And a footnote on page 3 further qualifies that assertion as:
The proposed HKDF scheme is being standardized by the IETF as RFC 5869.
Ok, so let's have a look at RFC 5869: http://tools.ietf.org/html/rfc5869
And there we see that the RFC has category "INFORMATIONAL", and not at all
"STANDARDS TRACK" or "PROPOSED STANDARD".
Bottom-line: HKDF is not a standard in the IETF sense (so the assertion in
the article is a bit misleading). Being published as a RFC is in no way an
official blessing, asserting quality, or implying that you can get jailed
for not using it. An "informational" RFC only means that the author could
write in a coherent enough English some description of a technical element
that was not immediately detected as flawed (I should know -- I myself
wrote an informational RFC).
Now don't get me wrong; HDKF is a fine piece of work, and the
cryptographic arguments for its security are very good. Using it where you
need a KDF looks like a good idea. However, it is in no way a "standard"

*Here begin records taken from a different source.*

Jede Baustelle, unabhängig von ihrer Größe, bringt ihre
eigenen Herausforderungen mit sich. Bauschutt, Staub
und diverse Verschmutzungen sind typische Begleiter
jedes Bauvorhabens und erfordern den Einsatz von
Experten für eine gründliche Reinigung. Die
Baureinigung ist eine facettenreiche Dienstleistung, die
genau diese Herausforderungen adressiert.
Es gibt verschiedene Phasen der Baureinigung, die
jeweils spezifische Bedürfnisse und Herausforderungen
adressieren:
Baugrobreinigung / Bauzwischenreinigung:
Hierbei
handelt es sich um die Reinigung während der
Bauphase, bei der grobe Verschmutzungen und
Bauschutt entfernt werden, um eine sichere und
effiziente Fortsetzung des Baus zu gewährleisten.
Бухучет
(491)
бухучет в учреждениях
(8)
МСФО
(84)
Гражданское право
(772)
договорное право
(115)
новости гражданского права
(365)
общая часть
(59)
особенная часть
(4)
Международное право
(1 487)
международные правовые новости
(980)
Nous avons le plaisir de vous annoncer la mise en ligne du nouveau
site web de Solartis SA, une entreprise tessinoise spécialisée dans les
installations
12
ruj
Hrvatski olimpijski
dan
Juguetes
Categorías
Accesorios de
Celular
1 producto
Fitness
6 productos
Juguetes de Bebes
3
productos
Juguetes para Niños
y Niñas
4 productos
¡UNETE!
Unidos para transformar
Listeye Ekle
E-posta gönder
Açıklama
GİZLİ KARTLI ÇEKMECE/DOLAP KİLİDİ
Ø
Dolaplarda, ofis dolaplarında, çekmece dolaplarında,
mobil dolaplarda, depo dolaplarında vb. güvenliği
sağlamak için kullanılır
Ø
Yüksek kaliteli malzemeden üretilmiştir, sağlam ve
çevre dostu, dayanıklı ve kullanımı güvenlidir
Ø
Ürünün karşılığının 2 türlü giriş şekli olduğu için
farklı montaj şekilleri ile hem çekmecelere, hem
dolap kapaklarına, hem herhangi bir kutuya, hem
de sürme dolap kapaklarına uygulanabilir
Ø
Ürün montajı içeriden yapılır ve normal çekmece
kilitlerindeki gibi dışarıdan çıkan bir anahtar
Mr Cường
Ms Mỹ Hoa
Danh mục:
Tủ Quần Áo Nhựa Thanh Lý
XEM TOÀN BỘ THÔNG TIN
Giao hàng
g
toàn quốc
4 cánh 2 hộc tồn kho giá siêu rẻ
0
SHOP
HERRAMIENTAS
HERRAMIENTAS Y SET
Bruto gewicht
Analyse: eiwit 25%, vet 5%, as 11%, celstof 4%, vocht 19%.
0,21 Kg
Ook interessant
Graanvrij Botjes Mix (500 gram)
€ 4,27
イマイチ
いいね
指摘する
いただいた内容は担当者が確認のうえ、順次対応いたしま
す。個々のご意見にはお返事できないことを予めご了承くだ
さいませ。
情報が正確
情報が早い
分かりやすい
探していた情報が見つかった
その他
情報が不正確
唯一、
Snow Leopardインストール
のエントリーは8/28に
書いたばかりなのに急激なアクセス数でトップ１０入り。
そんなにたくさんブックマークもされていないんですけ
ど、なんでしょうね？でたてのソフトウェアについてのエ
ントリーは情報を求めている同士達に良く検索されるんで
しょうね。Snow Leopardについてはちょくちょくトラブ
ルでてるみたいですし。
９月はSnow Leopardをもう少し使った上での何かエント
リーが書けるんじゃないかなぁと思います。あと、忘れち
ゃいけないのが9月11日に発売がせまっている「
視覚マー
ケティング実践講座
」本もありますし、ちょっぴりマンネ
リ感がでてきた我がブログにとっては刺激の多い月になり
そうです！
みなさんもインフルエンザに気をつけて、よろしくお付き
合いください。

in the same way as, say, PKCS#1 for RSA. PKCS#1 is indeed a good example,
because it is also an "informational" RFC (RFC 3447), so it is not an
"IETF standard" per se; but it is a "standard" by being de facto used
everywhere, in particular by some actual "IETF standards" (e.g. RFC 3279
and 5756). In that sense, RSA, as described in PKCS#1, has been hallowed
by the IETF. HKDF has not.
In my view, HKDF still lacks, necessarily, the very important property of
having stood the test of time. Regardless of how much mathematics we throw
at it, we still do not have a way to absolutely prove the security of any
cryptographic primitive. We have reductions, and arguments, and partial
proofs; but, ultimately, a cryptographic algorithm can be deemed "secure"
only when it has sustained the collective scrutiny of many cryptographers
for sufficiently long (years), and survived unscathed. That's actually the
point of competitions like SHA-3 or PHC, and why they unravel over so long
a time: so that candidates get that kind of heavy scrutiny. HKDF is still
a bit too new for me. I recommend that we let it stew for a few more years
(my own rule of thumb is "five years", but modulated by the amount of
interest generated in the design -- e.g. SHA-3 or AES got a lot during
their respective competitions).
Of course, using HDKF in a design which will be part of an open
competition like PHC will go a long way towards accumulating scrutiny of
HKDF, i.e. ascertaining whether it is actually secure (or not).